Wednesday, August 27, 2008

Erysipelas

Erysipelas

What is erysipelas?

Erysipelas is an acute specific inflammation of the skin and subcutaneous tissue, commonly of the face, characterized by shining redness, swelling, œdema, heat, and a tendency in some cases to vesicle- and bleb-formation, and accompanied by more or less febrile disturbance.

Describe the symptoms and course of erysipelas.

A decided rigor or a feeling of chilliness followed by febrile action usually ushers in the cutaneous disturbance. The skin at a certain point or part, commonly where there is a lesion of continuity, becomes bright red and swollen; this spreads by peripheral extension, and in the course of several hours involves a portion or the whole region. The parts are shining red, swollen, of an elevated temperature, and sharply defined against the sound skin. After several days or a week, during which time there is usually continued mild or severe febrile action, the process begins to subside, and is followed by epidermic desquamation.

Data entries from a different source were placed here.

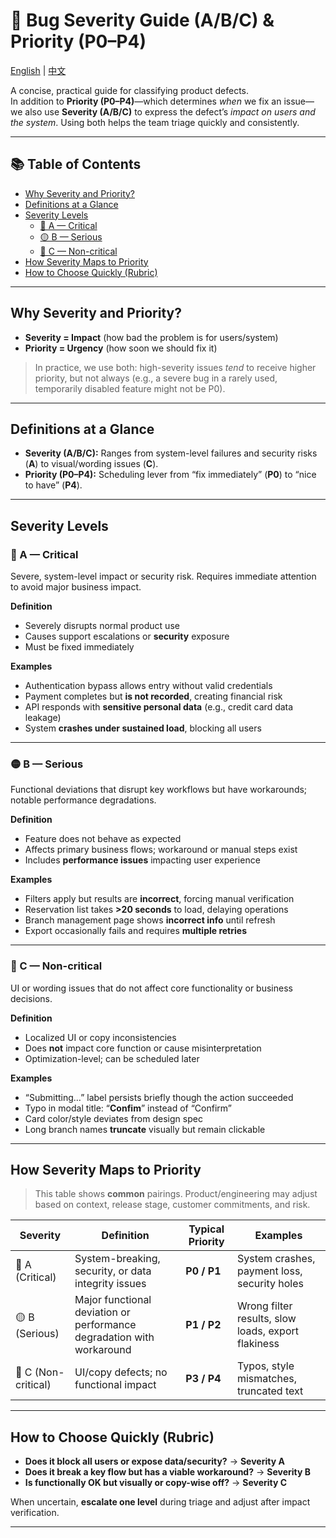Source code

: # 🐞 Bug Severity Guide (A/B/C) & Priority (P0–P4)

[English](README.md) | [中文](README_zh.md)

A concise, practical guide for classifying product defects.  
In addition to **Priority (P0–P4)**—which determines *when* we fix an issue—we also use **Severity (A/B/C)** to express the defect’s *impact on users and the system*. Using both helps the team triage quickly and consistently.

---

## 📚 Table of Contents
- [Why Severity and Priority?](#why-severity-and-priority)
- [Definitions at a Glance](#definitions-at-a-glance)
- [Severity Levels](#severity-levels)
  - [🔴 A — Critical](#-a--critical)
  - [🟡 B — Serious](#-b--serious)
  - [🔵 C — Non-critical](#-c--non-critical)
- [How Severity Maps to Priority](#how-severity-maps-to-priority)
- [How to Choose Quickly (Rubric)](#how-to-choose-quickly-rubric)

---

##  Why Severity and Priority?

- **Severity = Impact** (how bad the problem is for users/system)  
- **Priority = Urgency** (how soon we should fix it)

> In practice, we use both: high-severity issues *tend* to receive higher priority, but not always (e.g., a severe bug in a rarely used, temporarily disabled feature might not be P0).

---

##  Definitions at a Glance

- **Severity (A/B/C):** Ranges from system-level failures and security risks (**A**) to visual/wording issues (**C**).
- **Priority (P0–P4):** Scheduling lever from “fix immediately” (**P0**) to “nice to have” (**P4**).

---

##  Severity Levels

### 🔴 A — Critical
Severe, system-level impact or security risk. Requires immediate attention to avoid major business impact.

**Definition**
- Severely disrupts normal product use
- Causes support escalations or **security** exposure
- Must be fixed immediately

**Examples**
- Authentication bypass allows entry without valid credentials
- Payment completes but **is not recorded**, creating financial risk
- API responds with **sensitive personal data** (e.g., credit card data leakage)
- System **crashes under sustained load**, blocking all users

---

### 🟡 B — Serious
Functional deviations that disrupt key workflows but have workarounds; notable performance degradations.

**Definition**
- Feature does not behave as expected
- Affects primary business flows; workaround or manual steps exist
- Includes **performance issues** impacting user experience

**Examples**
- Filters apply but results are **incorrect**, forcing manual verification
- Reservation list takes **>20 seconds** to load, delaying operations
- Branch management page shows **incorrect info** until refresh
- Export occasionally fails and requires **multiple retries**

---

### 🔵 C — Non-critical
UI or wording issues that do not affect core functionality or business decisions.

**Definition**
- Localized UI or copy inconsistencies
- Does **not** impact core function or cause misinterpretation
- Optimization-level; can be scheduled later

**Examples**
- “Submitting…” label persists briefly though the action succeeded
- Typo in modal title: “**Confim**” instead of “Confirm”
- Card color/style deviates from design spec
- Long branch names **truncate** visually but remain clickable

---

##  How Severity Maps to Priority

> This table shows **common** pairings. Product/engineering may adjust based on context, release stage, customer commitments, and risk.

| **Severity** | **Definition**                                                         | **Typical Priority** | **Examples**                                  |
| --- | --- | --- | --- |
| 🔴 A (Critical) | System-breaking, security, or data integrity issues                   | **P0 / P1**          | System crashes, payment loss, security holes  |
| 🟡 B (Serious)  | Major functional deviation or performance degradation with workaround | **P1 / P2**          | Wrong filter results, slow loads, export flakiness |
| 🔵 C (Non-critical) | UI/copy defects; no functional impact                             | **P3 / P4**          | Typos, style mismatches, truncated text       |

---

##  How to Choose Quickly (Rubric)

- **Does it block all users or expose data/security?** → **Severity A**
- **Does it break a key flow but has a viable workaround?** → **Severity B**
- **Is functionally OK but visually or copy-wise off?** → **Severity C**

When uncertain, **escalate one level** during triage and adjust after impact verification.

---
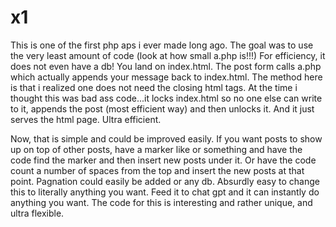 # x1

This is one of the first php aps i ever made long ago. The goal was to use the very least amount of code (look at how small a.php is!!!) For efficiency, it does not even have a db! You land on index.html. The post form calls a.php which actually appends your message back to index.html. The method here is that i realized one does not need the closing html tags. At the time i thought this was bad ass code...it locks index.html so no one else can write to it, appends the post (most efficient way) and then unlocks it. And it just serves the html page.  Ultra efficient. 

Now, that is simple and could be improved easily. If you want posts to show up on top of other posts, have a marker like <start heereee> or something and have the code find the marker and then insert new posts under it. Or have the code count a number of spaces from the top and insert the new posts at that point. Pagnation could easily be added or any db. Absurdly easy to change this to literally anything you want. Feed it to chat gpt and it can instantly do anything you want. The code for this is interesting and rather unique, and ultra flexible. 

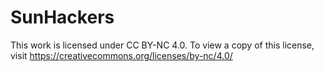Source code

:# SunHackers
This work is licensed under CC BY-NC 4.0. To view a copy of this license, visit https://creativecommons.org/licenses/by-nc/4.0/
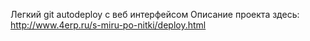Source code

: Легкий git autodeploy с веб интерфейсом
Описание проекта здесь:
http://www.4erp.ru/s-miru-po-nitki/deploy.html

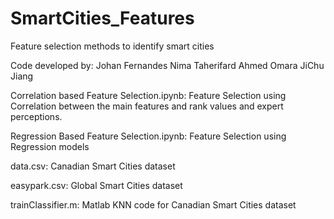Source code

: # SmartCities_Features
Feature selection methods to identify smart cities

Code developed by:
Johan Fernandes
Nima Taherifard
Ahmed Omara
JiChu Jiang

Correlation based Feature Selection.ipynb: Feature Selection using Correlation between the main features and rank values and expert perceptions.

Regression Based Feature Selection.ipynb: Feature Selection using Regression models 

data.csv: Canadian Smart Cities dataset

easypark.csv: Global Smart Cities dataset

trainClassifier.m: Matlab KNN code for Canadian Smart Cities dataset
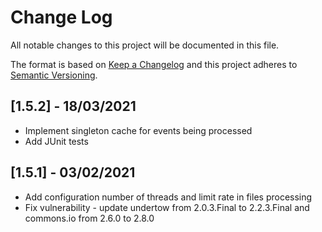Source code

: # Change Log
All notable changes to this project will be documented in this file.

The format is based on [Keep a Changelog](http://keepachangelog.com/)
and this project adheres to [Semantic Versioning](http://semver.org/).

## [1.5.2] - 18/03/2021    

- Implement singleton cache for events being processed
- Add JUnit tests

## [1.5.1] - 03/02/2021      

- Add configuration number of threads and limit rate in files processing
- Fix vulnerability - update undertow from 2.0.3.Final to 2.2.3.Final and commons.io from 2.6.0 to 2.8.0
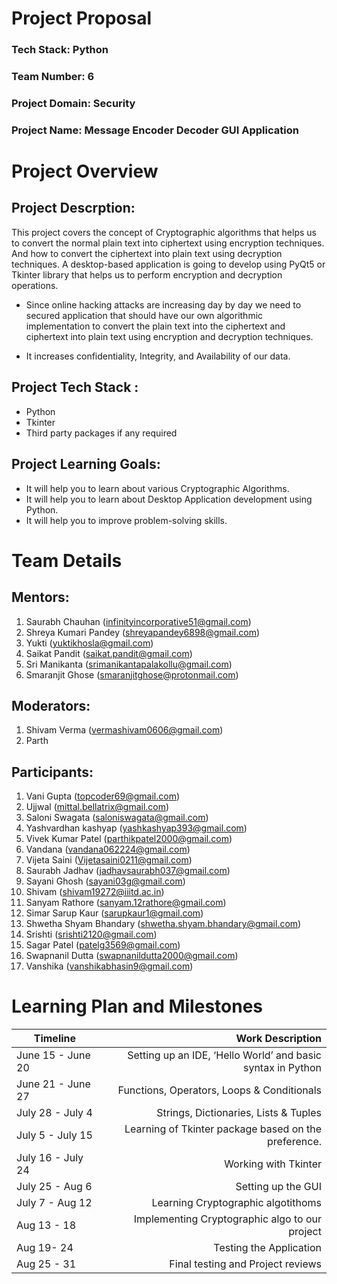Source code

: # Project Proposal

### Tech Stack: Python

### Team Number: 6

### Project Domain: Security

### Project Name: Message Encoder Decoder GUI Application

# Project Overview

## Project Descrption:

This project covers the concept of Cryptographic algorithms that helps us to convert the normal plain text into ciphertext using encryption techniques. And how to convert the ciphertext into plain text using decryption techniques. A desktop-based application is going to develop using PyQt5 or Tkinter library that helps us to perform encryption and decryption operations.

- Since online hacking attacks are increasing day by day we need to secured application that should have our own algorithmic
  implementation to convert the plain text into the ciphertext and ciphertext into plain text using encryption and decryption techniques.

* It increases confidentiality, Integrity, and Availability of our data.

## Project Tech Stack :

- Python
- Tkinter
- Third party packages if any required

## Project Learning Goals:

- It will help you to learn about various Cryptographic Algorithms.
- It will help you to learn about Desktop Application development using Python.
- It will help you to improve problem-solving skills.

# Team Details

## Mentors:

1. Saurabh Chauhan (infinityincorporative51@gmail.com)
2. Shreya Kumari Pandey (shreyapandey6898@gmail.com)
3. Yukti (yuktikhosla@gmail.com)
4. Saikat Pandit (saikat.pandit@gmail.com)
5. Sri Manikanta (srimanikantapalakollu@gmail.com)
6. Smaranjit Ghose (smaranjitghose@protonmail.com)

## Moderators:

1. Shivam Verma (vermashivam0606@gmail.com)
2. Parth

## Participants:

1. Vani Gupta (topcoder69@gmail.com)
2. Ujjwal (mittal.bellatrix@gmail.com)
3. Saloni Swagata (saloniswagata@gmail.com)
4. Yashvardhan kashyap (yashkashyap393@gmail.com)
5. Vivek Kumar Patel (parthikpatel2000@gmail.com)
6. Vandana (vandana062224@gmail.com)
7. Vijeta Saini (Vijetasaini0211@gmail.com)
8. Saurabh Jadhav (jadhavsaurabh037@gmail.com)
9. Sayani Ghosh (sayani03g@gmail.com)
10. Shivam (shivam19272@iiitd.ac.in)
11. Sanyam Rathore (sanyam.12rathore@gmail.com)
12. Simar Sarup Kaur (sarupkaur1@gmail.com)
13. Shwetha Shyam Bhandary (shwetha.shyam.bhandary@gmail.com)
14. Srishti (srishti2120@gmail.com)
15. Sagar Patel (patelg3569@gmail.com)
16. Swapnanil Dutta (swapnanildutta2000@gmail.com)
17. Vanshika (vanshikabhasin9@gmail.com)

# Learning Plan and Milestones

| Timeline          |                                            Work Description |
| ----------------- | ----------------------------------------------------------: |
| June 15 - June 20 | Setting up an IDE, ‘Hello World’ and basic syntax in Python |
| June 21 - June 27 |                  Functions, Operators, Loops & Conditionals |
| July 28 - July 4  |                       Strings, Dictionaries, Lists & Tuples |
| July 5 - July 15  |        Learning of Tkinter package based on the preference. |
| July 16 - July 24 |                                        Working with Tkinter |
| July 25 - Aug 6   |                                          Setting up the GUI |
| July 7 - Aug 12   |                          Learning Cryptographic algotithoms |
| Aug 13 - 18       |              Implementing Cryptographic algo to our project |
| Aug 19- 24        |                                     Testing the Application |
| Aug 25 - 31       |                           Final testing and Project reviews |
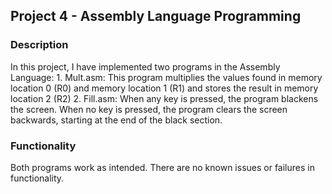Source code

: ## Project 4 - Assembly Language Programming

### Description

In this project, I have implemented two programs in the Assembly Language: 
    1. Mult.asm: This program multiplies the values found in memory location 0 (R0) and memory location 1 (R1) and stores the result in memory location 2 (R2)
    2. Fill.asm: When any key is pressed, the program blackens the screen. When no key is pressed, the program clears the screen backwards, starting at the end of the black section. 

### Functionality

Both programs work as intended. There are no known issues or failures in functionality. 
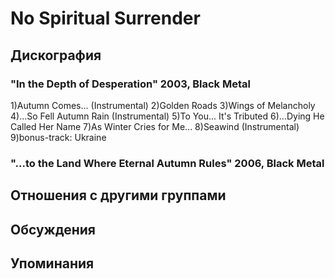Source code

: # No Spiritual Surrender



## Дискография

### "In the Depth of Desperation" 2003, Black Metal

1)Autumn Comes... (Instrumental)
2)Golden Roads
3)Wings of Melancholy
4)...So Fell Autumn Rain (Instrumental)
5)To You... It's Tributed
6)...Dying He Called Her Name
7)As Winter Cries for Me...
8)Seawind (Instrumental)
9)bonus-track: Ukraine

### "...to the Land Where Eternal Autumn Rules" 2006, Black Metal




## Отношения с другими группами


## Обсуждения


## Упоминания

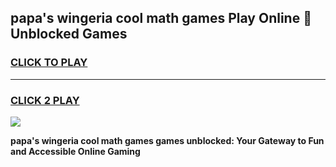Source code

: 
## papa's wingeria cool math games Play Online 👋 Unblocked Games
<h3>
<a href="https://news.freeplayer.one?title=papa's_wingeria_cool_math_games&ref=17CMG">CLICK TO PLAY</a></h3>
<hr>

<h3>
<a href="https://news.freeplayer.one?title=papa's_wingeria_cool_math_games&ref=17CMG">CLICK 2 PLAY</a>
  
</h3>

<a href="https://news.freeplayer.one?title=papa's_wingeria_cool_math_games&ref=17CMG/"><img src="https://clearcache.store/games.png"></a>


**papa's wingeria cool math games games unblocked: Your Gateway to Fun and Accessible Online Gaming**
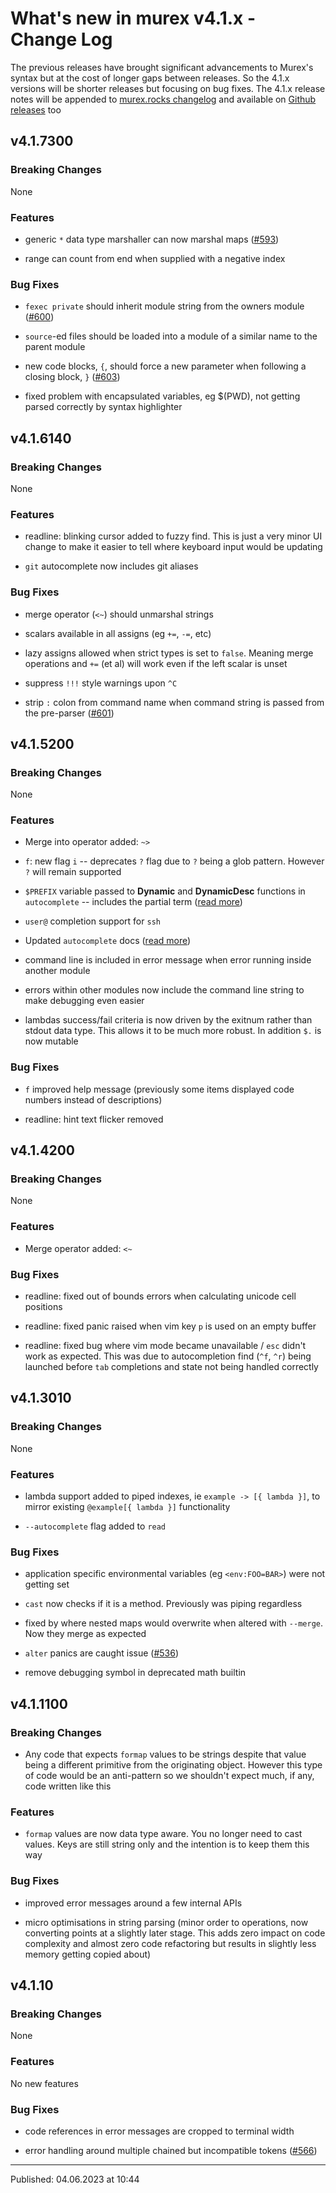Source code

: # What's new in murex v4.1.x - Change Log

The previous releases have brought significant advancements to Murex's syntax but at the cost of longer gaps between releases. So the 4.1.x versions will be shorter releases but focusing on bug fixes. The 4.1.x release notes will be appended to [murex.rocks changelog](https://murex.rocks/docs/changelog/v4.1.html) and available on [Github releases](https://github.com/lmorg/murex/releases) too

## v4.1.7300

### Breaking Changes

None

### Features

* generic `*` data type marshaller can now marshal maps ([#593](https://github.com/lmorg/murex/issues/593))

* range can count from end when supplied with a negative index

### Bug Fixes

* `fexec private` should inherit module string from the owners module ([#600](https://github.com/lmorg/murex/issues/600))

* `source`-ed files should be loaded into a module of a similar name to the parent module

* new code blocks, `{`, should force a new parameter when following a closing block, `}` ([#603](https://github.com/lmorg/murex/issues/603))

* fixed problem with encapsulated variables, eg $(PWD), not getting parsed correctly by syntax highlighter

## v4.1.6140

### Breaking Changes

None

### Features

* readline: blinking cursor added to fuzzy find. This is just a very minor UI change to make it easier to tell where keyboard input would be updating

* `git` autocomplete now includes git aliases

### Bug Fixes

* merge operator (`<~`) should unmarshal strings

* scalars available in all assigns (eg `+=`, `-=`, etc)

* lazy assigns allowed when strict types is set to `false`. Meaning merge operations and `+=` (et al) will work even if the left scalar is unset

* suppress `!!!` style warnings upon `^C`

* strip `:` colon from command name when command string is passed from the pre-parser ([#601](https://github.com/lmorg/murex/issues/601))

## v4.1.5200

### Breaking Changes

None

### Features

* Merge into operator added: `~>`

* `f`: new flag `i` -- deprecates `?` flag due to `?` being a glob pattern. However `?` will remain supported

* `$PREFIX` variable passed to **Dynamic** and **DynamicDesc** functions in `autocomplete` -- includes the partial term ([read more](https://murex.rocks/docs/commands/autocomplete.html#directives))

* `user@` completion support for `ssh`

* Updated `autocomplete` docs ([read more](https://murex.rocks/docs/commands/autocomplete.html))

* command line is included in error message when error running inside another module

* errors within other modules now include the command line string to make debugging even easier

* lambdas success/fail criteria is now driven by the exitnum rather than stdout data type. This allows it to be much more robust. In addition `$.` is now mutable

### Bug Fixes

* `f` improved help message (previously some items displayed code numbers instead of descriptions)

* readline: hint text flicker removed

## v4.1.4200

### Breaking Changes

None

### Features

* Merge operator added: `<~`

### Bug Fixes

* readline: fixed out of bounds errors when calculating unicode cell positions

* readline: fixed panic raised when vim key `p` is used on an empty buffer

* readline: fixed bug where vim mode became unavailable / `esc` didn't work as expected. This was due to autocompletion find (`^f`, `^r`) being launched before `tab` completions and state not being handled correctly

## v4.1.3010

### Breaking Changes

None

### Features

* lambda support added to piped indexes, ie `example -> [{ lambda }]`, to mirror existing `@example[{ lambda }]` functionality

* `--autocomplete` flag added to `read`

### Bug Fixes

* application specific environmental variables (eg `<env:FOO=BAR>`) were not getting set

* `cast` now checks if it is a method. Previously was piping regardless

* fixed by where nested maps would overwrite when altered with `--merge`. Now they merge as expected

* `alter` panics are caught issue ([#536](https://github.com/lmorg/murex/issues/536))

* remove debugging symbol in deprecated math builtin

## v4.1.1100

### Breaking Changes

* Any code that expects `formap` values to be strings despite that value being a different primitive from the originating object. However this type of code would be an anti-pattern so we shouldn't expect much, if any, code written like this

### Features

* `formap` values are now data type aware. You no longer need to cast values. Keys are still string only and the intention is to keep them this way

### Bug Fixes

* improved error messages around a few internal APIs

* micro optimisations in string parsing (minor order to operations, now converting points at a slightly later stage. This adds zero impact on code complexity and almost zero code refactoring but results in slightly less memory getting copied about)

## v4.1.10

### Breaking Changes

None

### Features

No new features

### Bug Fixes

* code references in error messages are cropped to terminal width

* error handling around multiple chained but incompatible tokens ([#566](https://github.com/lmorg/murex/issues/566))

<hr>

Published: 04.06.2023 at 10:44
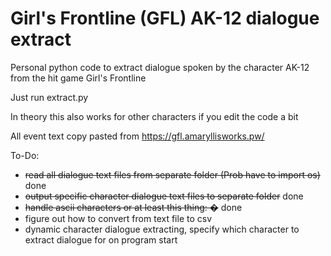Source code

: # Girl's Frontline (GFL) AK-12 dialogue extract
Personal python code to extract dialogue spoken by the character AK-12 from the hit game Girl's Frontline

Just run extract.py

In theory this also works for other characters if you edit the code a bit

All event text copy pasted from https://gfl.amaryllisworks.pw/

To-Do:
- ~~read all dialogue text files from separate folder (Prob have to import os)~~ done
- ~~output specific character dialogue text files to separate folder~~ done
- ~~handle ascii characters or at least this thing: �~~ done
- figure out how to convert from text file to csv
- dynamic character dialogue extracting, specify which character to extract dialogue for on program start
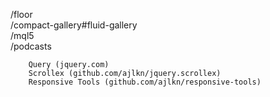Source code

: /floor  
/compact-gallery#fluid-gallery  
/mql5  
/podcasts  

		
		Query (jquery.com)
		Scrollex (github.com/ajlkn/jquery.scrollex)
		Responsive Tools (github.com/ajlkn/responsive-tools)
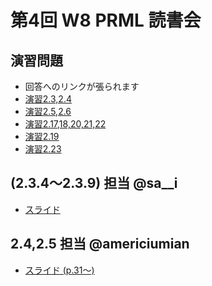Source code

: 
第4回 W8 PRML 読書会
====

演習問題
----

- 回答へのリンクが張られます
- [演習2.3,2.4](https://github.com/daimatz/w8prml/blob/master/files/exercise_solutions/ex2.3,2.4.pdf?raw=true)
- [演習2.5,2.6](https://github.com/daimatz/w8prml/blob/master/files/exercise_solutions/ex2.5.pdf?raw=true)
- [演習2.17,18,20,21,22](https://github.com/daimatz/w8prml/blob/master/files/exercise_solutions/ex2.17-22.pdf?raw=true)
- [演習2.19](https://github.com/daimatz/w8prml/blob/master/files/exercise_solutions/ex2.19.pdf?raw=true)
- [演習2.23](https://github.com/daimatz/w8prml/blob/master/files/exercise_solutions/ex2.23.pdf?raw=true)

(2.3.4～2.3.9) 担当 @sa__i
----

- [スライド](http://www.slideshare.net/YuukiSaitoh/prml2-3)

2.4,2.5 担当 @americiumian
----

- [スライド (p.31〜)](http://www.slideshare.net/TakutoKimura/prml21-222425)
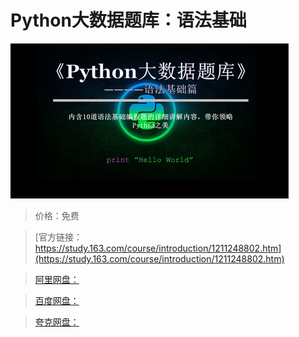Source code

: # Python大数据题库：语法基础

![img](../../../assets/study163/free/e6b5d7f689754d309ce9954d945a6376.png)

> 价格：免费

> [官方链接：https://study.163.com/course/introduction/1211248802.htm](https://study.163.com/course/introduction/1211248802.htm)

> [阿里网盘：]()

> [百度网盘：]()

> [夸克网盘：]()
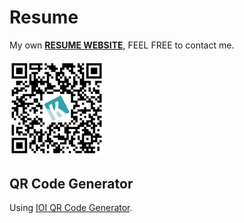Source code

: # Resume

My own **[RESUME WEBSITE](http://www.yschen25.com/)**, FEEL FREE to contact me.
<br/>
<br/>
<img src="qrCode.png" alt="Resume" title="Resume" width="30%">
<br/>

## QR Code Generator
Using [IOI QR Code Generator](https://qr.ioi.tw/zh/).
<br/>
<br/>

In some cases vesicles and blebs may be present; in other cases the disease seriously involves the deeper parts, and is accompanied by grave constitutional symptoms. In exceptional instances sloughing takes place.

A mild, transitory, limited, and often recurrent erysipelatous condition of the outlet and immediate neighborhood of one or both nostrils is met with, taking its origin from an inflammation of the hair-follicles just inside the margin of the nose; constitutional symptoms are usually wanting. Somewhat similar, doubtless, is the erysipelatous inflammation (erysipeloid) observed on the fingers and hands of butchers, etc., starting from a wound, apparently as a result of infection from putrid meat or fish.

What is erysipelas migrans (or erysipelas ambulans)?

A variety of erysipelas which, after a few hours or days, disappears at one region and appears at another, and so continues for one or several weeks.

What is the cause of erysipelas?

The disease is due to a specific streptococcus—the streptococcus of Fehleisen. Depression of the vital forces and local abrasions are predisposing factors.

State the diagnostic points.

The character of the onset, the shining redness and swelling, the sharply-defined border, and the accompanying febrile disturbance.

What is the prognosis in erysipelas?

In most instances the disease runs a favorable course, terminating in recovery in one to three weeks. Exceptionally, in severe cases, a fatal termination ensues.

What is the treatment of erysipelas?

Internally, a purge, followed by the tincture of the chloride of iron and quinia, and stimulants if needed. Locally, one to three per cent. carbolic-acid lotion or ointment, a saturated solution of boric acid, or a ten- to twenty-per-cent. aqueous solution or ointment of ichthyol may be employed.

In some cases the spread of the disease is apparently controlled by painting the bordering healthy skin with a ring of tincture of iodine or strong solution of nitrate of silver.